## [Information]
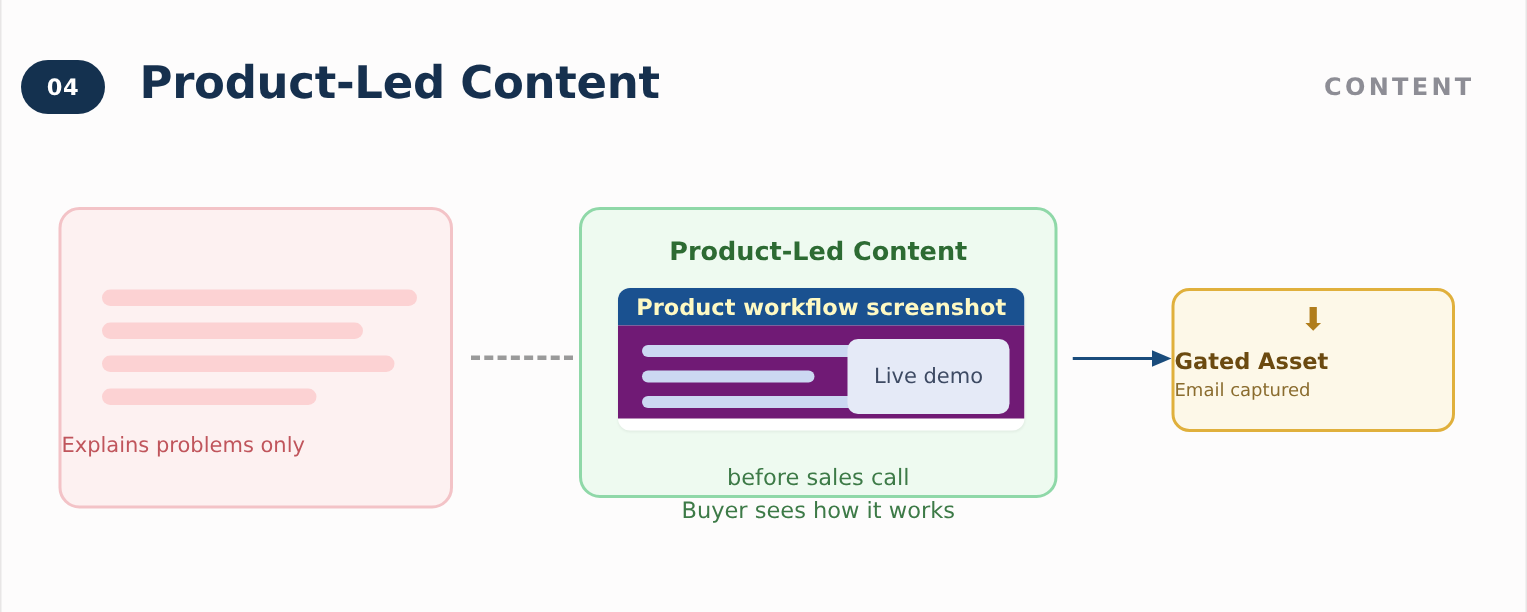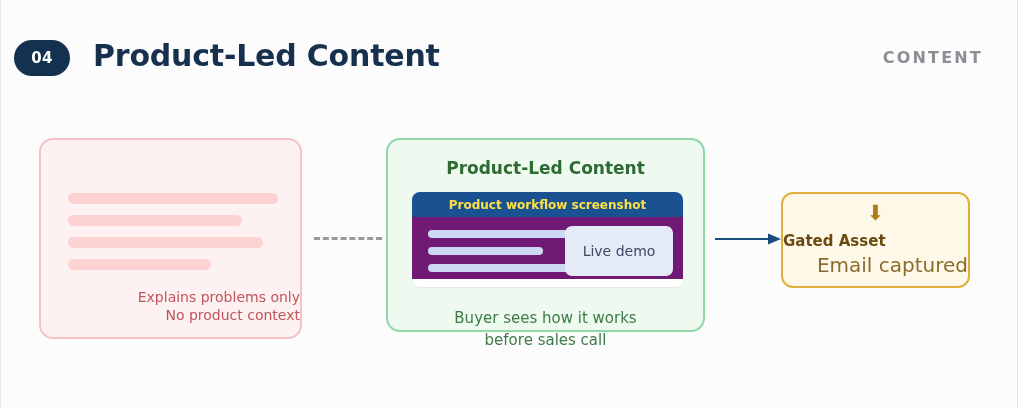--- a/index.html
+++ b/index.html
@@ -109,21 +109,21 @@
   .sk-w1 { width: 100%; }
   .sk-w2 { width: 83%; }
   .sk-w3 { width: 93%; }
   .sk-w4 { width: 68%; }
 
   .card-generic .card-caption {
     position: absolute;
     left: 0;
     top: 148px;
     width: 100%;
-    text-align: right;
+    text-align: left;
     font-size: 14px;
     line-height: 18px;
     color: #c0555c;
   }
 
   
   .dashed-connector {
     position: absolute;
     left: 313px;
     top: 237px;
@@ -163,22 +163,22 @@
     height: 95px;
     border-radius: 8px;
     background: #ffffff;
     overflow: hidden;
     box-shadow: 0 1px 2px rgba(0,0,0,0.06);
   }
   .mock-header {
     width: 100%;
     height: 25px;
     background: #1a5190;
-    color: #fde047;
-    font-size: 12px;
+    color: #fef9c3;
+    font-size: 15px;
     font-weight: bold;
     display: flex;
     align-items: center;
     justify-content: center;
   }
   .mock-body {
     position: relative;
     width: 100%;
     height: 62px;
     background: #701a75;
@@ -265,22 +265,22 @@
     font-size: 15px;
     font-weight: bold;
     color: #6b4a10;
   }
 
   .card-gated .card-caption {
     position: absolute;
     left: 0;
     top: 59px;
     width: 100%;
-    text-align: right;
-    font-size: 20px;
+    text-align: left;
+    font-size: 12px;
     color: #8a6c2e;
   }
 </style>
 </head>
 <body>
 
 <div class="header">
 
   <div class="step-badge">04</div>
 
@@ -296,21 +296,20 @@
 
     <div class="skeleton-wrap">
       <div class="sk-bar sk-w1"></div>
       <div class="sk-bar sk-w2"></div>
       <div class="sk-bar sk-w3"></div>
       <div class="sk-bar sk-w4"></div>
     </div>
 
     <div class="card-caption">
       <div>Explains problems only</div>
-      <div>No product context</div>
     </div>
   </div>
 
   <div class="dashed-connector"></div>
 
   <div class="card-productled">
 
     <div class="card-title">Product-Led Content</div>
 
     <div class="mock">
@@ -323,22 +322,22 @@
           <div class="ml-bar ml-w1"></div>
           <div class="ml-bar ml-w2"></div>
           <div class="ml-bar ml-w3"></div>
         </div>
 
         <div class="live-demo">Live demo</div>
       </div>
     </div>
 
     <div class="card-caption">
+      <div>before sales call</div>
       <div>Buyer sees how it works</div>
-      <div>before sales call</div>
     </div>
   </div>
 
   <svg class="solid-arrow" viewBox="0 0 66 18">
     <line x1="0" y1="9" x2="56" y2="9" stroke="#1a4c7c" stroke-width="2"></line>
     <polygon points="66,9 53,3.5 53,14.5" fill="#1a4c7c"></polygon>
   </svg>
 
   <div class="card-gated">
--
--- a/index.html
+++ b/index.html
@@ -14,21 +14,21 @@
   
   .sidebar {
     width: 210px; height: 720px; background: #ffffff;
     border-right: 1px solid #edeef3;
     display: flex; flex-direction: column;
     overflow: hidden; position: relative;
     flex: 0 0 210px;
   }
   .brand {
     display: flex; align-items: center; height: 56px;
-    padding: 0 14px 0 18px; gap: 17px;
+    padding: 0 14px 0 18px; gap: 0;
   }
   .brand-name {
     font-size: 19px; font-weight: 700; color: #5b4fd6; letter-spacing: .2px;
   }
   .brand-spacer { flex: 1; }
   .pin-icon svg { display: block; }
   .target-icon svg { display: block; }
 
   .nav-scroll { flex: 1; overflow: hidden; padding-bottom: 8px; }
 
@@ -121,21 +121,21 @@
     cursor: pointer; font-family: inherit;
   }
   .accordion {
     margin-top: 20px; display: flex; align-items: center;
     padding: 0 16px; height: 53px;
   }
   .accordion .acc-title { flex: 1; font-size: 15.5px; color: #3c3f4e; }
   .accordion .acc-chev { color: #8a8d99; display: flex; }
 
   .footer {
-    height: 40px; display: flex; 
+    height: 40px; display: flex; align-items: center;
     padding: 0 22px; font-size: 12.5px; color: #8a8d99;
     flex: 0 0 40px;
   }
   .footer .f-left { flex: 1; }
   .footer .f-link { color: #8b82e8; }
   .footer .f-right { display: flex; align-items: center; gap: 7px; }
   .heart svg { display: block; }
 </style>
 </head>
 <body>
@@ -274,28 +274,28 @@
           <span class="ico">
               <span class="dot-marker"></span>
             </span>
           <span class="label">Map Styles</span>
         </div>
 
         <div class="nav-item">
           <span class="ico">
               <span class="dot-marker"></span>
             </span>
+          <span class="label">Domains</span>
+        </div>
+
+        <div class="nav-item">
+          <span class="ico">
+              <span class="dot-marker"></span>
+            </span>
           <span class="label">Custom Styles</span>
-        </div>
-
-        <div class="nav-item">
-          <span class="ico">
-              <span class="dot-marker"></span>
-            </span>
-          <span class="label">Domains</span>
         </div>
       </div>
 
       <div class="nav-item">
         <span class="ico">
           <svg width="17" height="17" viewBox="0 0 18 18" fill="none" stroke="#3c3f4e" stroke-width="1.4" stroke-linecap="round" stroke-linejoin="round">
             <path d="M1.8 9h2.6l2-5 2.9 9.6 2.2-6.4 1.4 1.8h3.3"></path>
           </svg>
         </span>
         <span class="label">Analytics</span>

## [Request]
Considering each line of the material above, count those with the word "hidden" and give only the number.

## [Exercise answer]
3